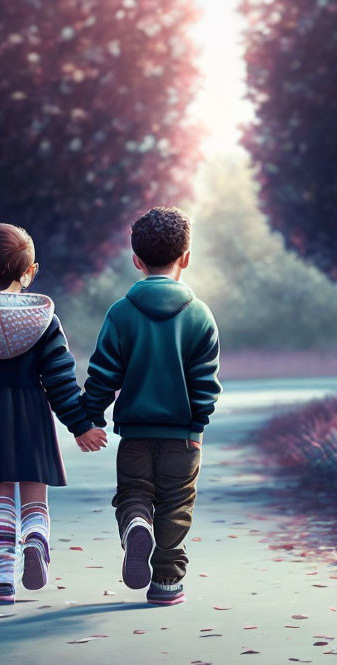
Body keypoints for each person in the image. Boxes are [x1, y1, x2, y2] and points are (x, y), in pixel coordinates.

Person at [0, 223, 107, 604]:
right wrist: (81, 426)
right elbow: (61, 380)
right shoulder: (45, 321)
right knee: (35, 498)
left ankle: (2, 578)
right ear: (30, 272)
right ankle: (35, 538)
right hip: (34, 416)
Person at [82, 207, 221, 606]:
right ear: (187, 258)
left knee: (133, 494)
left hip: (135, 435)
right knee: (177, 505)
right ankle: (166, 582)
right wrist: (197, 425)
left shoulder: (121, 314)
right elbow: (205, 384)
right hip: (182, 437)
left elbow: (103, 373)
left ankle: (136, 525)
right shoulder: (200, 316)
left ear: (136, 261)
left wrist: (92, 416)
⁂
Work order — Take the lines from the one containing "right knee: (35, 498)" through the final line of the entries above, and set them down exactly, with nothing added.

Answer box —
right knee: (35, 498)
left ankle: (2, 578)
right ear: (30, 272)
right ankle: (35, 538)
right hip: (34, 416)
Person at [82, 207, 221, 606]:
right ear: (187, 258)
left knee: (133, 494)
left hip: (135, 435)
right knee: (177, 505)
right ankle: (166, 582)
right wrist: (197, 425)
left shoulder: (121, 314)
right elbow: (205, 384)
right hip: (182, 437)
left elbow: (103, 373)
left ankle: (136, 525)
right shoulder: (200, 316)
left ear: (136, 261)
left wrist: (92, 416)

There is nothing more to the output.